From the Vaults: Shame
"Showgirls" despoiled the NC-17 rating
By Marjorie Baumgarten,
5:25PM, Fri. Dec. 16, 2011
The opening this week of Shame, the riveting story of a sex addict and his sister (who, to paraphrase the movie, are not bad people but, rather, come from a bad place), is the first NC-17 release to appear on Austin screens in 2011. The rating means that no one under 17 can see the movie.
Most of the time, films that initially receive an NC-17 rating are edited down to an R before release time. An even greater number of films bypass the stigmatizing ratings system altogether and enter the marketplace with no rating whatsoever.
By my count, Shame is the 17th NC-17-rated film in The Austin Chronicle's film archives. (Our online database includes films reviewed between the years 1991 and 2011 – 20 years worth of reviews! At some point in the future, all 30 years of the paper's reviews will become digitally available.) Since the NC-17 rating was introduced in 1990 (as a replacement for the X rating), this means that a review for almost every NC-17 movie that has ever played Austin can be found here. Click on the "Browse All Film Reviews" link on the left to access.
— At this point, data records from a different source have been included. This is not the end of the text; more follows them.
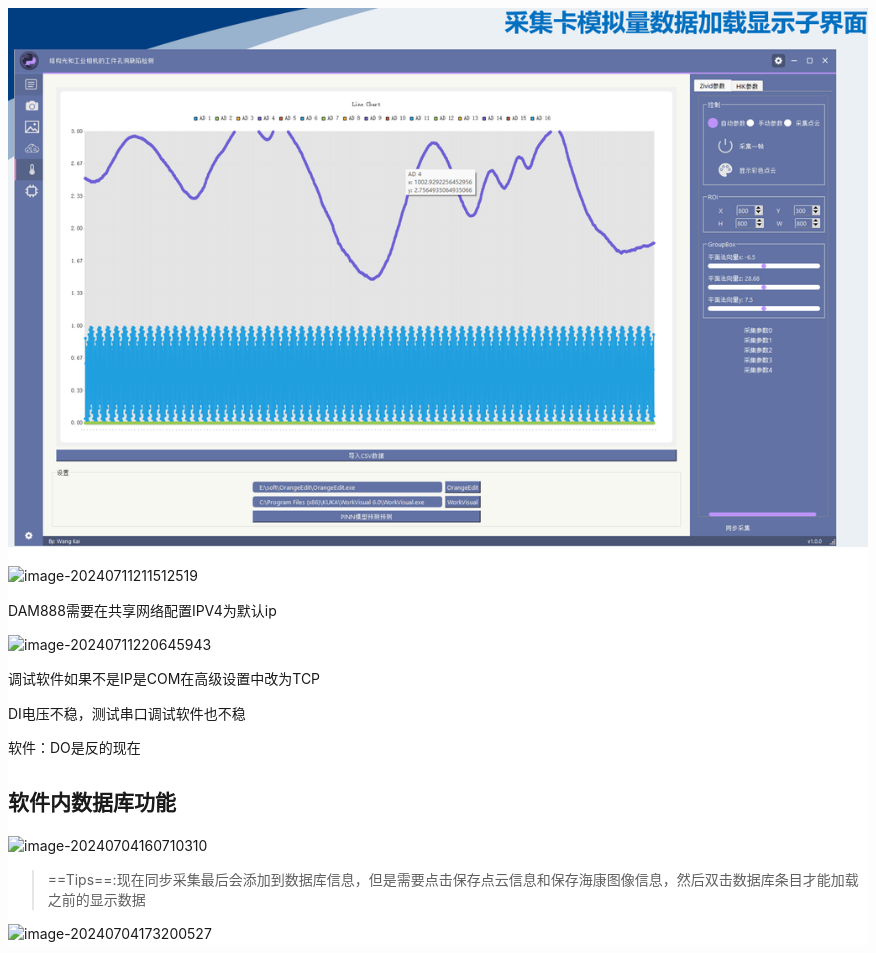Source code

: ![image-20240628150315961](.\img\image-20240628150315961.png)

![image-20240711211512519](E:\codenotes\项目\THU\img\image-20240711211512519.png)

DAM888需要在共享网络配置IPV4为默认ip

![image-20240711220645943](E:\codenotes\项目\THU\img\image-20240711220645943.png)

调试软件如果不是IP是COM在高级设置中改为TCP



DI电压不稳，测试串口调试软件也不稳

软件：DO是反的现在



## 软件内数据库功能

![image-20240704160710310](E:\codenotes\项目\THU\img\image-20240704160710310.png)

> ==Tips==:现在同步采集最后会添加到数据库信息，但是需要点击保存点云信息和保存海康图像信息，然后双击数据库条目才能加载之前的显示数据

![image-20240704173200527](E:\codenotes\项目\THU\img\image-20240704173200527.png)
What is quickly evident is that almost all of these NC-17 films were well-reviewed, receiving three stars or more. The exception? Showgirls – a film that's appeared at the bottom of many a list over the years. Now it also ranks as the bottom feeder on the list of NC-17 films reviewed by The Austin Chronicle. For the record, Shame is reviewed here as one of the best, along with Pedro Almodóvar's Bad Education, Abel Ferrara's Bad Lieutenant, John Waters' A Dirty Shame, and Todd Haynes' Poison.